Interaction of Plasmacytoid Dendritic Cells and Myeloma Cells Trigger Tumor Promoting Transcriptional Changes in Multiple Myeloma Cells

Introduction We have previously shown that increased numbers of plasmacytoid dendritic cells (pDCs) in bone marrow (BM) of multiple myeloma (MM) patients promote tumor cell growth, survival, and drug resistance; as well as suppress T and NK cell mediated anti-MM immunity (Chauhan et al, Cancer Cell 2009, 16:309-323; Ray et al, Leukemia 2015, 29:1441-1444). Here, we analyzed genetic changes in MM cells triggered by coculture with pDCs using next generation sequencing (NGS). Functional validation of NGS data was performed in our coculture models of pDC-T-MM cells to assess impact on tumor cell surface phenotype, growth, survival, and drug resistance; as well as cytotoxic T lymphocyte (CTL) activity against MM. We identified and validated the metabolic ectoenzyme CD73/NT5E, implicated in cancer metabolism and immunosuppression via nucleotide degradation pathway, as a novel therapeutic target in MM.
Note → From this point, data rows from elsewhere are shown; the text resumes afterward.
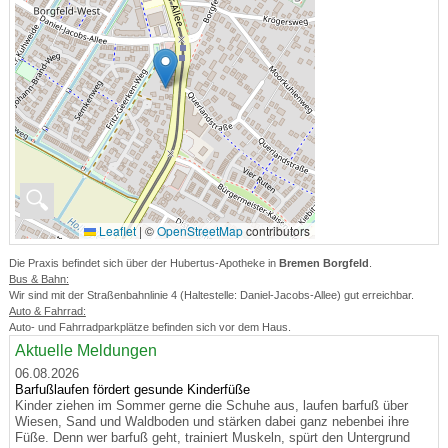
🔍
Leaflet
|
©
OpenStreetMap
contributors
Die Praxis befindet sich über der Hubertus-Apotheke in
Bremen Borgfeld
.
Bus & Bahn:
Wir sind mit der Straßenbahnlinie 4 (Haltestelle: Daniel-Jacobs-Allee) gut erreichbar.
Auto & Fahrrad:
Auto- und Fahrradparkplätze befinden sich vor dem Haus.
Aktuelle Meldungen
06.08.2026
Barfußlaufen fördert gesunde Kinderfüße
Kinder ziehen im Sommer gerne die Schuhe aus, laufen barfuß über
Wiesen, Sand und Waldboden und stärken dabei ganz nebenbei ihre
Füße. Denn wer barfuß geht, trainiert Muskeln, spürt den Untergrund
Methods Purified MM patient pDCs were cocultured with autologous MM cells or allogeneic MM cell lines (1pDC/5MM) for 48h, followed by separation of MM cells from pDCs using flow cytometry. Total RNA from MM cells was subjected to RNAseq analysis using Illumina Next Generation Sequencing (NGS). Raw sequence data were analyzed using VIPER workflow generating differential expression (DEseq2) and KEGG pathway. Statistical significance: log2FC (fold change) values in coculture vs control, with an FDR (False Discovery Rate) value of <0.05, was considered significant (CI > 95). Linear model for RNAseq analysis (Limma) and its GUI (Glimma) were also utilized for the visualization of data.

Results RNA-seq data was analyzed using negative binomial distribution (DEseq2) and linear (Limma) models. Results showed 9200 and 9250 genes were differentially expressed (p < 0.05). MM cells cultured with or without pDCs clustered into two distinct groups, based upon pDC-MM contact-dependent transcriptional changes. Pathway enrichment analysis showed that pDCs interaction with MM cells regulates multiple physiological processes in MM cells including DNA replication/repair, purine/pyrimidine metabolism, and cell cycle. Hierarchical clustering showed increased expression of genes in MM cells after coculture with pDCs (log2FC range: ± 6.0): TLR7/9 (0.5; p=0.02), HDAC6 (0.65; p=0.00002), CD274 (0.6; p=0.02), or IL3Rα/CD123(0.1; p<0.05). On the other hand, pDCs reduces expression of CASP3 (-1.049; p= 1.1e-7), BAK1 (-0.5; p=0.000043), ADAM33 (-1.36; p=0.004), and BAD (-0.14; p = 0.0048) in MM cells. We validated the functional significance of pDC-induced gene alterations in MM cells using coculture model of patient MM-pDCs and autologous tumor cells. For example CD73 levels further increases in MM cells after coculture with pDCs (MFI: 1.2-fold vs MM; p = 0.008; CD73+ cells: 1.15-fold vs MM; n = 5; p = 0.005); and anti-CD73 Ab (1.0 µg/ml) treatment of autologous pDC-T cell cocultures (1pDC/10T cells) induces MM-specific CD8⁺ CTL activity against both autologous and allogeneic tumor cells. Furthermore, combining anti-CD73 Ab and TLR7 agonist triggers more robust MM-specific CD8⁺ CTL activity than either agent alone (% MM lysis: anti-CD73 Ab plus TLR7 agonist: 60-70%; TLR7 agonist: 40%; and anti-CD73 Ab: 30%; p = 0.009; n = 5).

Conclusions Our RNA-seq and NGS analysis of pDCs-triggered transcriptome changes in MM cells identifies genes and pathways mediating tumor growth and immunosuppression, which therefore represent targets for novel therapeutics to improve patient outcome.